米カリフォルニア州がGrokを調査開始 Xで拡散する生成AI性的偽画像問題

2026年1月14日、米カリフォルニア州は、SNS「X」上で拡散が続く生成AI悪用の性的偽画像問題を巡り、xAIが開発する対話型AI「Grok」への調査開始を発表した。
Grokの画像編集機能については、EUや英国においても相次いで問題が指摘されている。
カリフォルニア州、Grokの運用実態を調査
問題となっているのは、X上で生成AIを用い、実在する人物の画像を本人の同意なく性的な偽画像へ加工する投稿が相次いでいる点だ。
これを受け、カリフォルニア州のRob Bonta司法長官は、xAIとGrokの運用実態について調査を開始すると表明した。
ボンタ氏は、xAI社が「xAIは不同意の性的画像の大規模な生成を助長しているようだ。
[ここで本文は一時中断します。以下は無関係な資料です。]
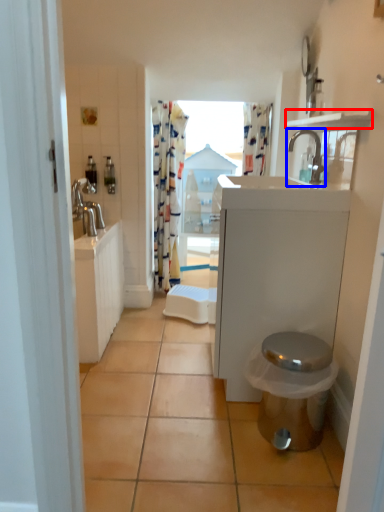
Question: Among these objects, which one is farthest to the camera, balustrade (highlighted by a red box) or tap (highlighted by a blue box)?

Choices:
 (A) balustrade
 (B) tap

Answer: (B)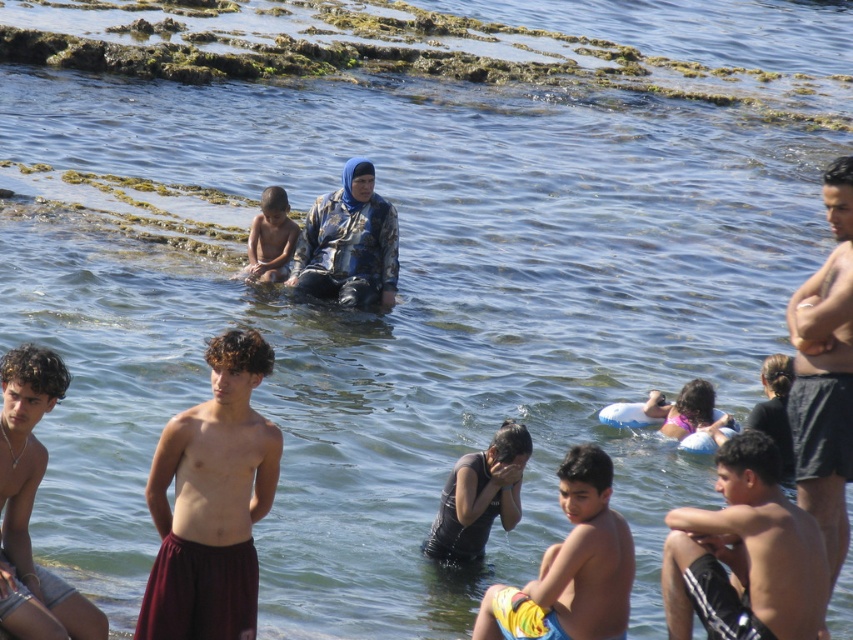
Question: Which point is closer to the camera?

Choices:
 (A) smooth skin boy at center
 (B) purple swimsuit at center
 (C) maroon fabric shorts at center

Answer: (C)

Question: Is maroon fabric shorts at center to the left of camouflage fabric jacket at center from the viewer's perspective?

Choices:
 (A) yes
 (B) no

Answer: (A)

Question: Considering the real-world distances, which object is closest to the camouflage fabric jacket at center?

Choices:
 (A) dark blue shorts at right
 (B) smooth skin boy at center
 (C) purple swimsuit at center

Answer: (C)

Question: Is the position of shiny black shorts at lower right less distant than that of purple swimsuit at center?

Choices:
 (A) yes
 (B) no

Answer: (A)

Question: Does shiny black shorts at lower right have a smaller size compared to purple swimsuit at center?

Choices:
 (A) no
 (B) yes

Answer: (A)

Question: Among these points, which one is nearest to the camera?

Choices:
 (A) [698, 614]
 (B) [215, 477]

Answer: (B)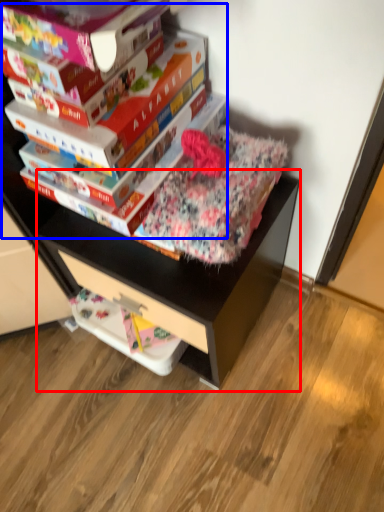
Question: Among these objects, which one is nearest to the camera, computer desk (highlighted by a red box) or paperback book (highlighted by a blue box)?

Choices:
 (A) computer desk
 (B) paperback book

Answer: (B)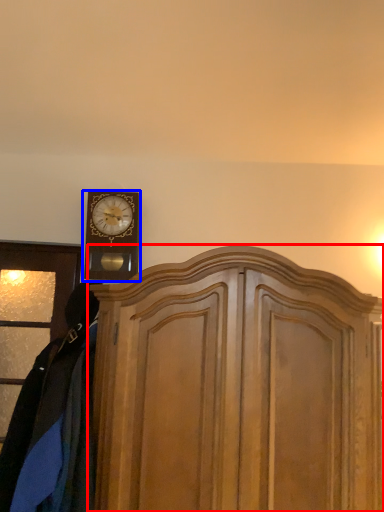
Question: Which object appears farthest to the camera in this image, dresser (highlighted by a red box) or wall clock (highlighted by a blue box)?

Choices:
 (A) dresser
 (B) wall clock

Answer: (B)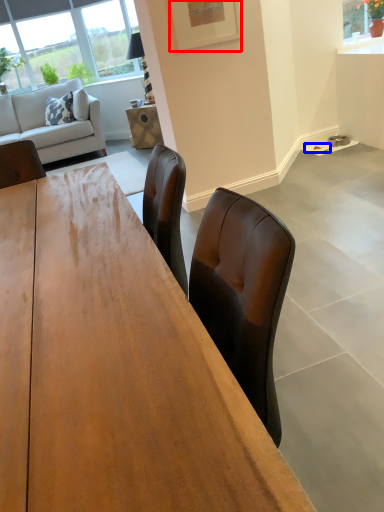
Question: Which of the following is the closest to the observer, picture frame (highlighted by a red box) or plate (highlighted by a blue box)?

Choices:
 (A) picture frame
 (B) plate

Answer: (A)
画像はインターネット上で女性や少女への嫌がらせに利用されている」と指摘している。
また、ニューサム州知事もX上で「xAIの決定は卑劣だ」と強く非難し、企業責任を追及する姿勢を明確にした。
今回の調査の背景には、カリフォルニア州が2024年に実施した刑法改正がある。
同州では、児童ポルノや被写体に深刻な精神的苦痛を与える性的画像の配布禁止の対象に、AI生成物も含める法整備が行われている。
生成AI規制強化へ、米国で波及の可能性
今回の調査開始は、生成AI技術の悪用に対する法的歯止めとして重要な意味を持つことになりそうだ。
カリフォルニア州が2024年に実施した刑法改正により、AI生成物も規制対象に含まれたことで、被害者保護の実効性が高まった。
特に、同意なく作成された性的偽画像による被害者の精神的被害は深刻であると考えられるため、法執行機関が積極的に介入する姿勢を示せば、被害の抑止効果が期待できるだろう。
一方で、技術革新と規制のバランスをどう取るかは課題だ。過度な規制は、正当な用途での生成AI利用まで萎縮させる懸念がある。
画像生成技術そのものは、クリエイティブな表現やビジネス活用など多様な可能性を秘めている。
生成AI技術の恩恵を享受しつつ、悪用を最小化する社会的合意形成が、今後数年の重要課題となっていくだろう。